I hear you. It would be a fun project! A couple thoughts below.
For each established style there are general guidelines that leave plenty of room for variation. These guidelines were created to assure a decent
aesthetic outcome. (Not exceptional… that’s where advanced horticultural and artistic skills kick in.)
For example Flower display bonsai have general guidelines about branch placement and trunk bending. Here’s an image from Mr Nakayama’s book on Satsuki Bonsai (very rare translated edition) showing general do’s and don’ts vis a vis branch placement.
In recent years quite a large number of folks, even Japanese, have begun to create more abstract, structural designs. Then proper branch placement, asymmetric balance and other aesthetic principles and elements of design are applied when growing the secondary etc branches to create a pleasing final outcome.
Here are two Japanese trunk designs off the beaten path.
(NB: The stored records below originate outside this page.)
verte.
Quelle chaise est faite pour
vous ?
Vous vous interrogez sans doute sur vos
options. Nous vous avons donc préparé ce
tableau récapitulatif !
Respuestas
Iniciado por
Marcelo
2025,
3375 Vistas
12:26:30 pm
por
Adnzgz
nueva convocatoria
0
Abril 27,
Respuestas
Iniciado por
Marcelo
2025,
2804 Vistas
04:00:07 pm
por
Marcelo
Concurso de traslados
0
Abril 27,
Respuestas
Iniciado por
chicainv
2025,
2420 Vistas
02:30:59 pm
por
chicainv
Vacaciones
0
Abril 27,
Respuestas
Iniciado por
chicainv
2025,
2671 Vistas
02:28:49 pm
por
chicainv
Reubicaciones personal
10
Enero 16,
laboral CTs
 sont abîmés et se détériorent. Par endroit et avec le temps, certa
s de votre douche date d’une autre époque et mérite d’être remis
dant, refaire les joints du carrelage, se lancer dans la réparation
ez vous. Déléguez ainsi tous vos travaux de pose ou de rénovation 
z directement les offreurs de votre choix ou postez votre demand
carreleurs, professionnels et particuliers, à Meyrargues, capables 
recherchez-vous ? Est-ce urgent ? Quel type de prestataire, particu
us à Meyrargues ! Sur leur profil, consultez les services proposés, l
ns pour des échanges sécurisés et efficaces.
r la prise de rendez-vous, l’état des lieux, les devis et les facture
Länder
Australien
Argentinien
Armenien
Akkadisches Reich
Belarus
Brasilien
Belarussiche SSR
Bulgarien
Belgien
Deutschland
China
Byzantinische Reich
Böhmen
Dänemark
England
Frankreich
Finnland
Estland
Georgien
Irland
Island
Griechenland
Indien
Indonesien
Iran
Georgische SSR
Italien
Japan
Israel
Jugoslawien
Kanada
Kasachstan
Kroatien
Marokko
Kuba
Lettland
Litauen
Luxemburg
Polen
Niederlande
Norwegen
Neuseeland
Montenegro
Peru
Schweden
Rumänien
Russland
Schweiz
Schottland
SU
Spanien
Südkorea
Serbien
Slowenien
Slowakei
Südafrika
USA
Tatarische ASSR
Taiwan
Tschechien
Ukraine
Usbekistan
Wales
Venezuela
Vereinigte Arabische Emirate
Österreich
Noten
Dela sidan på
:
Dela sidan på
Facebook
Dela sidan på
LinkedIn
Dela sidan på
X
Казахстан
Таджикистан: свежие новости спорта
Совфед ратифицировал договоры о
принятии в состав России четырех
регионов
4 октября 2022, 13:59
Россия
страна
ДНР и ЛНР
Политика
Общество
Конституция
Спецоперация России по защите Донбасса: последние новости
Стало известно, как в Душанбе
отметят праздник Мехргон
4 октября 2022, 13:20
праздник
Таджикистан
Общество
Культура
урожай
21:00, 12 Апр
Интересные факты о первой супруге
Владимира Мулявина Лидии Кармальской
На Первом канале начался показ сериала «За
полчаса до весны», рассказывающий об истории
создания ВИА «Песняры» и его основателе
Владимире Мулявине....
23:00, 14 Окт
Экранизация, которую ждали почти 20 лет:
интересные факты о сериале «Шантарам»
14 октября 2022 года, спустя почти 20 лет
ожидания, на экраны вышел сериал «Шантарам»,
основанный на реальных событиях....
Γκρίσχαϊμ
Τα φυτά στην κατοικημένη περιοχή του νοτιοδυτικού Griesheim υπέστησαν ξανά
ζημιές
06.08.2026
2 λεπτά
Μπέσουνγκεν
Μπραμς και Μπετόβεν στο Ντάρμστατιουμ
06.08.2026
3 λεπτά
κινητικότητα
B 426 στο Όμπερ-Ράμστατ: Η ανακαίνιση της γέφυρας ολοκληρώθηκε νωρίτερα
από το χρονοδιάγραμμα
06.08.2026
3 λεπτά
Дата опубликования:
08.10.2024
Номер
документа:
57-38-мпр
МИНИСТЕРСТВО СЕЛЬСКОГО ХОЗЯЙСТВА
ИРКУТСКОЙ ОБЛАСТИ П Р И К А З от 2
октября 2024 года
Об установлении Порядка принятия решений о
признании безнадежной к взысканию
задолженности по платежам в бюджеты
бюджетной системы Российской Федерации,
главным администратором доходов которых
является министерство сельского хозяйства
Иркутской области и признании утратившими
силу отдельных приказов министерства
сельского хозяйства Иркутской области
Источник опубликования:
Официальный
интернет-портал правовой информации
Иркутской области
The second is unfinished.
Selection of cultivars. There are certain satsuki cultivars which were created especially for bigger bonsai. USA available include Kaho, Eikan, Gyoten, Kagetsu, Yama no Kagami, Issho no Haru, Wakeibisu medium, Kozan, Yama no Hikari, Bunka. Call Nuccios Nursery (I may have whips of some of these cultivars PM if interested.). There are hardy US cultivars like Janet Rhea, Bixby Dwarf, George Drake, Catherine Grace etc that may also be used, beyond that I haven’t experiment with many others. A hardy Kurume favorite of ours, Hino Crimson, will do fine too.
Cultivation Ground growing is the fastest and the Japanese often grow the younger trees in greenhouses, for cold/varmint protection and to accelerate growth. In the US many of us do not have this luxury. However successive up pots at 1-2 year cycles in tokoname training pots can speed up growth while having the added bonus of being portable.